Snowstorms Alleviate Fire Danger
Early spring snowstorms brought up to a foot of snow to southwestern Wisconsin early in the week and then 3 to 6 inches to central and northern Wisconsin midweek. While not welcomed by everyone, the snow did alleviate very high to high wildfire conditions that were in place last week. Much of that snow has already melted, and warm weather by early next week is expected to melt the rest, so dry conditions could return very quickly.
There was not enough snow to open snowmobile trails or groom ski trails, but the wet melting snow has closed many mountain bike trails on state park and forest properties. The snow is also keeping the limestone screening on rail trails wet and soft and bicycles are asked to refrain from using these trails until they dry out.
Colder temperatures in the last week have firmed up the ice on northern lakes, with most holding at 10 to 14 inches of ice cover. However, areas around inlets, access sites and south-facing shorelines still have spots of open water. With the questionable ice conditions, many anglers have put away their ice fishing gear for the season, although there have still been a few panfish anglers venturing out and having fair success on crappie and perch.
Most boat landings on Green Bay remain covered in ice, but the Fox River landings at Fox Point and Metro are open and fishing pressure was heavy with both boaters and shore anglers. There were some walleye in the 20-inch plus range caught, along with large numbers of whitefish being caught and released. Many access points along Door County are no longer usable. The Sturgeon Bay shipping canal is open and big ships departing toward Green Bay are offering some close-up views at Potawatomi State Park.

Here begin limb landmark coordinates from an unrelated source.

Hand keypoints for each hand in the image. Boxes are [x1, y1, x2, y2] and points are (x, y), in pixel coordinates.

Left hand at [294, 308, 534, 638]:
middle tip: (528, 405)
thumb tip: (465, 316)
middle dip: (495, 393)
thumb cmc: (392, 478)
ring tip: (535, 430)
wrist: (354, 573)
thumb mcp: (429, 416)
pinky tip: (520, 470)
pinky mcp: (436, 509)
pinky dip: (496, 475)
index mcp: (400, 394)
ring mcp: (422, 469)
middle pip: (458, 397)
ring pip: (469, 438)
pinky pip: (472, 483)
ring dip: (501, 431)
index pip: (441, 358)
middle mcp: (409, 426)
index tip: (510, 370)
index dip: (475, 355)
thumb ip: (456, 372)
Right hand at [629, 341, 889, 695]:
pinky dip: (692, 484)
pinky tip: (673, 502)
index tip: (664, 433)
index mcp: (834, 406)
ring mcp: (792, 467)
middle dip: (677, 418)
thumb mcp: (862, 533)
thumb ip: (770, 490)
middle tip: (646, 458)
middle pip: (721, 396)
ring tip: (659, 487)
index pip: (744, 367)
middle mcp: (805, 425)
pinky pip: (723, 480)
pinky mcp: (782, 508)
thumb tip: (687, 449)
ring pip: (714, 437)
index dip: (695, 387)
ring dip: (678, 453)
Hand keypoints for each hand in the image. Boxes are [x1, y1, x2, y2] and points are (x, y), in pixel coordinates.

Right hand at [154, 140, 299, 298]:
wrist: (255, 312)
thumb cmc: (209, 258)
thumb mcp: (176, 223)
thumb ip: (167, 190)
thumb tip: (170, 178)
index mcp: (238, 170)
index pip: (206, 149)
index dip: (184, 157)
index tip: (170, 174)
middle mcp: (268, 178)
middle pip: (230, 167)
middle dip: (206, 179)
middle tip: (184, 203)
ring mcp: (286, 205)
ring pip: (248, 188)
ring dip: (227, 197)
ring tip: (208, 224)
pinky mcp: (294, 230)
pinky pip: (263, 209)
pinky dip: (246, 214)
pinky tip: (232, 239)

Southeastern Wisconsin Lake Michigan tributaries are mostly open but so far the steelhead run has been slow with many steelhead just beginning to move into rivers. The Root River Steelhead Facility is tentatively planning on processing fish for the first time this year on Monday. This upcoming weekend kicks off the trout season opening on the lower portion of the Bois Brule River flowing into Lake Superior. Water levels are lower than normal but the early spring thaw is providing easy access and fresh steelhead were beginning to enter the river.
Raccoons, skunks, and small mammals are becoming more active. Red fox pups are being born.
Red-shouldered hawks and goshawks are defending nesting areas. Turkeys are dispersing and have been seen breeding already. Ring-necked pheasants are starting to crow. Larger flocks of sandhill cranes and Canada geese, along with mallards, northern shovelers and many other dabbling and diving ducks can be seen on the partially frozen wetland areas.
And a reminder that hunting and fishing licenses expire on March 31. Licenses for 2015-16 are on sale now and can be purchased through the Online Licensing Center on the DNR website, at all authorized license agents and at DNR Service Centers (Hours for service centers vary; check the DNR website for service center days and hours of operation; DNR Service Centers are not open on Saturdays).